When repeatedly calling MKL's distributed (cluster) DFT library via the FFTW3 interface library, it will fail with a floating-point error with certain combination's of grid sizes and MPI processes (eg, a 1024 x 256 x 1 grid running with 17 MPI processes). This is repeatable, and I have uploaded an example code that demonstrates the problem. I am compiling using "Composer XE 2015" tools (MKL), eg
[jshaw@cl4n074]: make fft_mpi
echo "Building ... fft_mpi"
Building ... fft_mpi
g++ -I/home/jshaw/XCuda-2.4.0/inc -DNDEBUG -O2 -I/home/jshaw/XCuda-2.4.0/inc -I/opt/lic/intel13/impi/4.1.0.024/include64 -I/opt/lic/intel15/composer_xe_2015.1.133/mkl/include -I/opt/lic/intel15/composer_xe_2015.1.133/mkl/include/fftw fft_mpi.cpp -o fft_mpi -L/home/jshaw/XCuda-2.4.0/lib/x86_64-CentOS-6.5 -lXCuda -L/home/jshaw/XCuda-2.4.0/lib/x86_64-CentOS-6.5 -lXCut -L/opt/lic/intel13/impi/4.1.0.024/lib64 -lmpi -L/home/jshaw/fftw-libs-1.1/x86_64-CentOS-6.5/lib -lfftw3x_cdft_lp64 -L/opt/lic/intel15/composer_xe_2015.1.133/mkl/lib/intel64 -lmkl_cdft_core -lmkl_intel_lp64 -lmkl_core -lmkl_sequential -lmkl_blacs_intelmpi_lp64 -lpthread -lm -ldl -lirc
[jshaw@cl4n074]: mpirun -np 17 fft_mpi
FFT-MPI for Complex Multi-dimensional Transforms (float)

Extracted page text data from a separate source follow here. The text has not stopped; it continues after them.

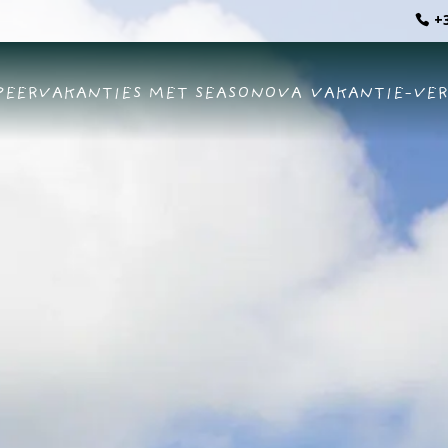
+3
EERVAKANTIES MET SEASONOVA
VAKANTIE-VE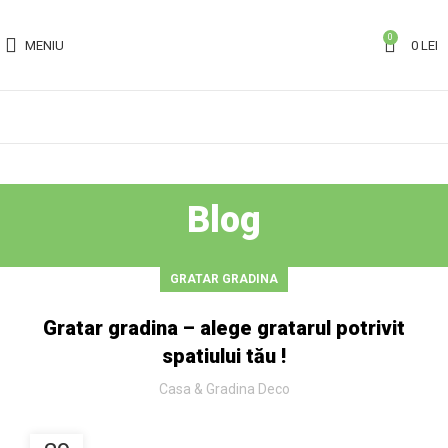
0
MENIU
0
LEI
Blog
GRATAR GRADINA
Gratar gradina – alege gratarul potrivit
spatiului tău !
Casa & Gradina Deco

MPI procs: 17, dim: 1024x256x1, loops: 100 (2 MBytes)
Allocating FFT memory ...
rank: 0 (16592 61 0)
rank: 2 (16592 61 122)
rank: 7 (16592 60 424)
rank: 8 (16592 60 484)
rank: 9 (16592 60 544)
rank: 10 (16592 60 604)
rank: 12 (16592 60 724)
rank: 13 (16592 60 784)
rank: 15 (16592 60 904)
rank: 16 (16592 60 964)
rank: 1 (16592 61 61)
rank: 3 (16592 61 183)
rank: 4 (16592 60 244)
rank: 5 (16592 60 304)
rank: 6 (16592 60 364)
rank: 11 (16592 60 664)
rank: 14 (16592 60 844)
Initializing ...
Planning ...
loop: <1fnr> <2fnr> <3fnr> <4fnr> <5fnr> <6fnr> <7fnr> <8fnr> <9fnr> <10fnr> <11fnr> <12fnr> <13fAPPLICATION TERMINATED WITH THE EXIT STRING: Floating point exception (signal 8)
[jshaw@cl4n074]:
Note that the XCuda libraries referenced in the compile/link line are NOT required for this example to work! The code will run correctly with various grid sizes and numbers of MPI processes. Its not as simple as having too many or too few MPI processes, or the FFT grid being small or large. I regularly run codes with large 3D grids. The issue is that one cannot pick arbitrary grid sizes or MPI ranks (as you should be able to). Any help or thoughts on how this can be fixed are appreciated. Is this a legitimate bug in MKL?